Following step 2 above, to get a list of queued builds, run the following SQL script (using the correct collection database name):

SELECT bc.DisplayName, bq.DropLocation, bc.QueueCount, bc.Status
  FROM [Tfs_DefaultCollection].[dbo].[tbl_BuildController] bc
  JOIN [Tfs_DefaultCollection].[dbo].[tbl_BuildQueue] bq ON
bc.ControllerId = bq.ControllerId
WHERE bc.Status = 2 -- Queued
ORDER BY bc.DisplayName

This will give you a list of results including all builds currently in a “Queued” state.  For example:

DisplayName       DropLocation         QueueCount  Status
OLD-Controller1\  \\DropMachine\Proj1  3           2
OLD-Controller2\  \\DropMachine\Proj2  3           2

Using the information above, you should be able to determine which project(s) have queued builds lingering around.

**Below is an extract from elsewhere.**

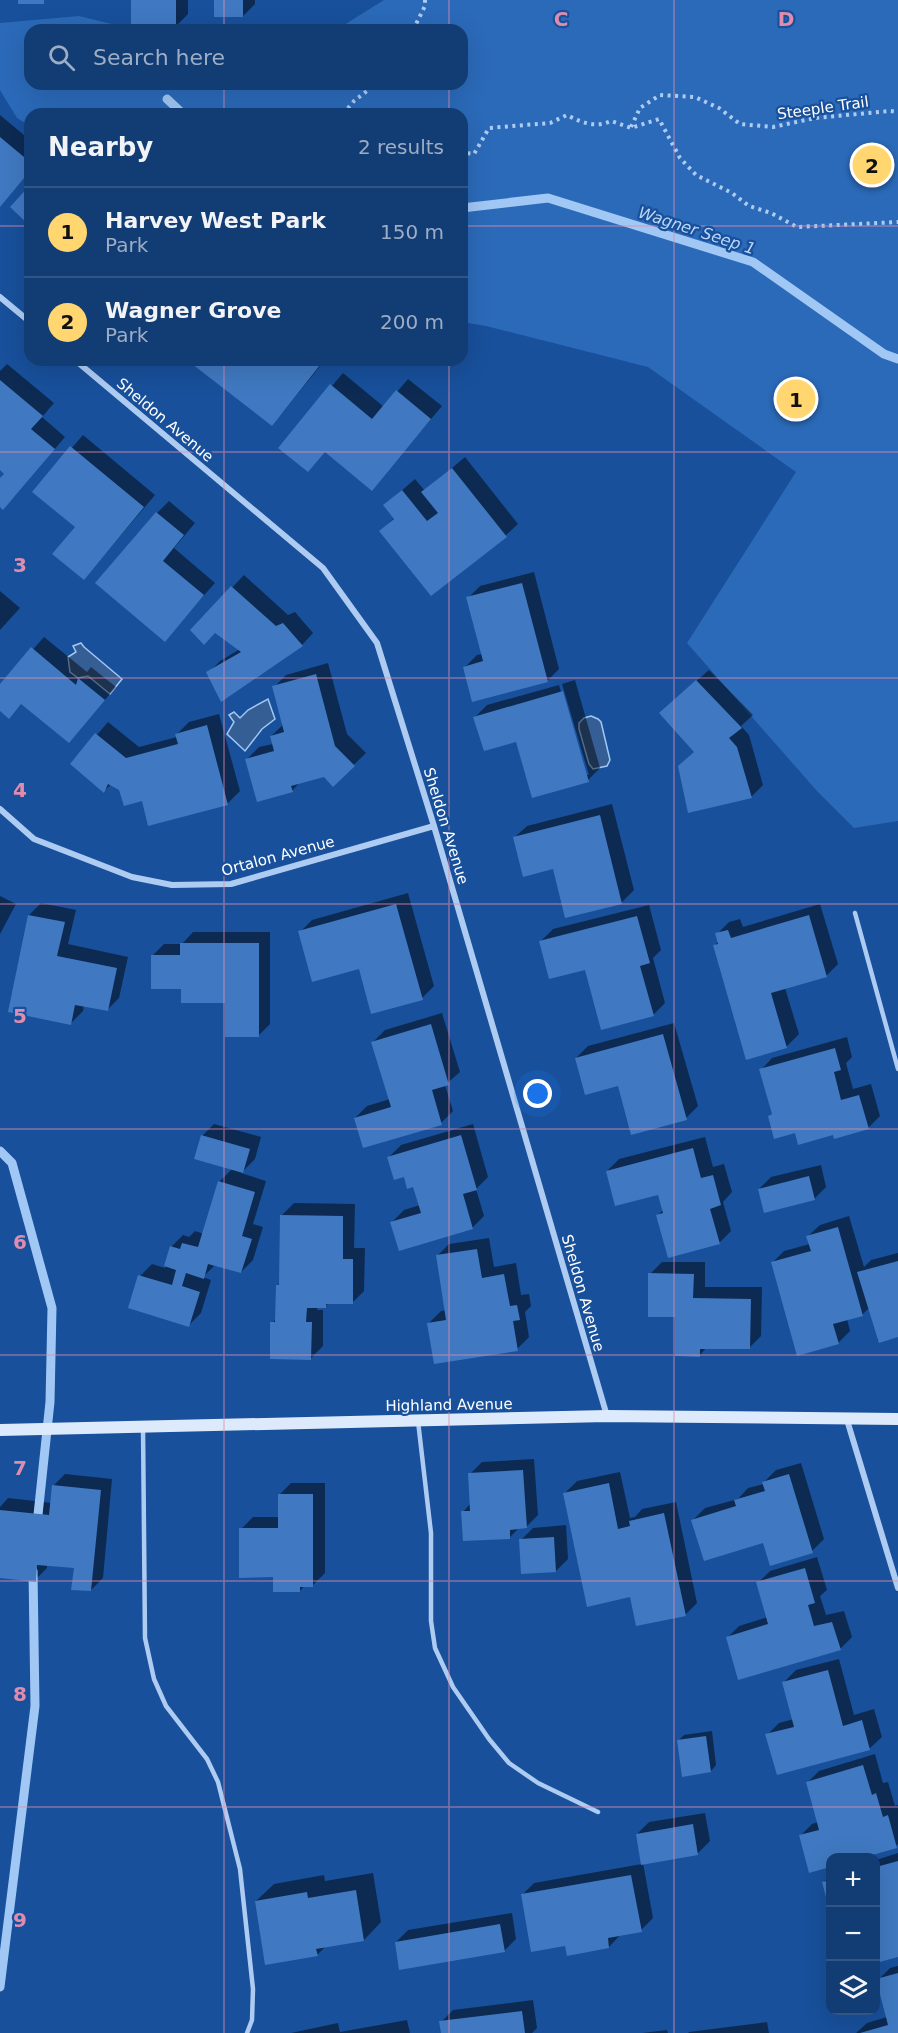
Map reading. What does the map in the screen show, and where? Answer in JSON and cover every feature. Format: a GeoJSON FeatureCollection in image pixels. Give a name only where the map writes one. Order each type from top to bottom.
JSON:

Armed with this information, expand the desired team project in Team Explorer, right-click on the Builds node, and select View Builds.

View Builds

Click on the Queued tab, and if necessary, modify the filters to display all queued builds.  You should now see the queued build in the list.

Show Queued Builds

To cancel the build, simply right-click the desired build in the list and select Cancel.  If there are any remaining builds in your list, simply repeat these steps until all desired builds have been cancelled.

Cancel Build

Once the builds have been cancelled, you should be able to remove the old build controllers from the list as shown above (via the Manage Build Controllers dialog).

As an alternative to the “search-and-cancel” process above, you can also set the value of the tbl_BuildQueue.Status column to 16 – for “Cancelled” (for each of the builds to be cancelled).  This has the same effect as manually cancelling a build in the Build Explorer but it does require rights to update the data in the database.